Indicación A:
En el texto sobre la analogía del espejo, ¿qué atributos del sol recibimos a través del espejo?

Texto proporcionado:
La manifestación tampoco es un trozo de Dios, la encarnación de Dios en la Tierra. Así, el espejo es el medio por el que recibimos las bondades y los atributos de luz, calor e influencia nutritiva del sol.

El problema de la analogía del espejo perfecto surge cuando se utiliza erróneamente para afirmar que nosotros, que somos finitos, no podemos soportar contemplar lo que es infinito, al igual que no podemos soportar contemplar el sol directamente. Por tanto, según esta interpretación, Dios envía las manifestaciones porque podemos soportar contemplarlas. Por supuesto, la lógica de tal explicación falla, porque si el espejo es perfecto, la luz y el poder que emanan de él serán tan brillantes e intensos e insoportables de contemplar como la fuente.

Los humanos no podemos mirar directamente al sol sin cegarnos, pero tampoco podemos mirar directamente su reflejo en un espejo.

Sin embargo, esta interpretación de la analogía es lógica e importante. Sin encarnarse en una forma humana y sin articularse en el lenguaje humano, los poderes, las bondades y los atributos divinos serían incomprensibles para nosotros. Pero al traducir la divinidad a términos y lenguaje humanos, los profetas y mensajeros divinos nos permiten comprender la naturaleza del Creador, aunque el profeta no se convierta literalmente en el Creador y no sea de la misma esencia que el Creador.

Registros mostrados:
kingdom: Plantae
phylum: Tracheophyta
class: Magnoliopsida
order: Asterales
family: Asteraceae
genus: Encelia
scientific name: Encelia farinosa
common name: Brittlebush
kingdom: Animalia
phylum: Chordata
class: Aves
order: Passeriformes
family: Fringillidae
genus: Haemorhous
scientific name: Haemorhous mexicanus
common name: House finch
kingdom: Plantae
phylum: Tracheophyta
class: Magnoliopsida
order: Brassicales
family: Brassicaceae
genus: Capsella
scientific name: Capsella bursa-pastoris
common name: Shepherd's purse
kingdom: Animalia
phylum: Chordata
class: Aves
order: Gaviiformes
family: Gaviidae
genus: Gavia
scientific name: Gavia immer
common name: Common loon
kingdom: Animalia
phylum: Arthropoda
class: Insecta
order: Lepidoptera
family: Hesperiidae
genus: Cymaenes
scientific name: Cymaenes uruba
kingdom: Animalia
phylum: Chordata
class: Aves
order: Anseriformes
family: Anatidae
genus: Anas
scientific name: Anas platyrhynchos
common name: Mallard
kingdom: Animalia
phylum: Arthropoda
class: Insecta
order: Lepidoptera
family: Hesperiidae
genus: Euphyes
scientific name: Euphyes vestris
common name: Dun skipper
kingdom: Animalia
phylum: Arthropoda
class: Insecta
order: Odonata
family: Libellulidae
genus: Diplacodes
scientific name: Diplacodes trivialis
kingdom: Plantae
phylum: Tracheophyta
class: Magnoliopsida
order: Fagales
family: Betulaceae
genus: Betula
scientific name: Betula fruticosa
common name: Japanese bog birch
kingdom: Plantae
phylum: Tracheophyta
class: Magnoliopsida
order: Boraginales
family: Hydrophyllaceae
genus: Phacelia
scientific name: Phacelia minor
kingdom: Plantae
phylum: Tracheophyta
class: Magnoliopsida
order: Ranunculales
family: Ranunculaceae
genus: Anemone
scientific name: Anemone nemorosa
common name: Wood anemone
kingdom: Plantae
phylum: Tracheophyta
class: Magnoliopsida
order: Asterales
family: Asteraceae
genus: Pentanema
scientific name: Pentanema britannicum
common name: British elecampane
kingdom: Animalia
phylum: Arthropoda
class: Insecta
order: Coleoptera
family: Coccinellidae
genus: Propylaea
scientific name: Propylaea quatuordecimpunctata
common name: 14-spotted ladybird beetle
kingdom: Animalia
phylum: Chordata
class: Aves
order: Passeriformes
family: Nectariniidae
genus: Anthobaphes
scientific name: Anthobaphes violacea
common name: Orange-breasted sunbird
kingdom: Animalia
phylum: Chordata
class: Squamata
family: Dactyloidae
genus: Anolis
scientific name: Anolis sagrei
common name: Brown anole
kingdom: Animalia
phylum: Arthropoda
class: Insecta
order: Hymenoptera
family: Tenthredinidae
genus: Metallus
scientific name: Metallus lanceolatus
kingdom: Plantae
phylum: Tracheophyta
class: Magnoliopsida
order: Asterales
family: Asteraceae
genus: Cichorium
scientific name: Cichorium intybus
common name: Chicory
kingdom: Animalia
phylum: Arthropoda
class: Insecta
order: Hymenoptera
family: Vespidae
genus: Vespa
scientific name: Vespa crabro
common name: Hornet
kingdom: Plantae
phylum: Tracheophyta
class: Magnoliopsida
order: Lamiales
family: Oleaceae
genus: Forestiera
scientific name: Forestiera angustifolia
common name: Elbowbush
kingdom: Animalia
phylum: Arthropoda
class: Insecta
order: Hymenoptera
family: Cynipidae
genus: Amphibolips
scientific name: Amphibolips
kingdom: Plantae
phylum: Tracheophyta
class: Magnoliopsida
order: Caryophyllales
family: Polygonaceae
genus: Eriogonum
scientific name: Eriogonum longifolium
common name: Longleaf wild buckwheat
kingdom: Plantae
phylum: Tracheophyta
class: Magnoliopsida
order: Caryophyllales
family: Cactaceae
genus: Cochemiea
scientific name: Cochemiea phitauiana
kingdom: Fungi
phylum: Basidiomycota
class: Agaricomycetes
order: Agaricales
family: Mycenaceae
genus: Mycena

Indicación B:
Por favor, reproduce todo desde el comienzo de los registros hasta la línea que contiene "scientific name: Euphyes vestris", con ambos extremos incluidos.

Respuesta final A:
La luz, el calor y la influencia nutritiva del sol.

Respuesta final B:
kingdom: Plantae
phylum: Tracheophyta
class: Magnoliopsida
order: Asterales
family: Asteraceae
genus: Encelia
scientific name: Encelia farinosa
common name: Brittlebush
kingdom: Animalia
phylum: Chordata
class: Aves
order: Passeriformes
family: Fringillidae
genus: Haemorhous
scientific name: Haemorhous mexicanus
common name: House finch
kingdom: Plantae
phylum: Tracheophyta
class: Magnoliopsida
order: Brassicales
family: Brassicaceae
genus: Capsella
scientific name: Capsella bursa-pastoris
common name: Shepherd's purse
kingdom: Animalia
phylum: Chordata
class: Aves
order: Gaviiformes
family: Gaviidae
genus: Gavia
scientific name: Gavia immer
common name: Common loon
kingdom: Animalia
phylum: Arthropoda
class: Insecta
order: Lepidoptera
family: Hesperiidae
genus: Cymaenes
scientific name: Cymaenes uruba
kingdom: Animalia
phylum: Chordata
class: Aves
order: Anseriformes
family: Anatidae
genus: Anas
scientific name: Anas platyrhynchos
common name: Mallard
kingdom: Animalia
phylum: Arthropoda
class: Insecta
order: Lepidoptera
family: Hesperiidae
genus: Euphyes
scientific name: Euphyes vestris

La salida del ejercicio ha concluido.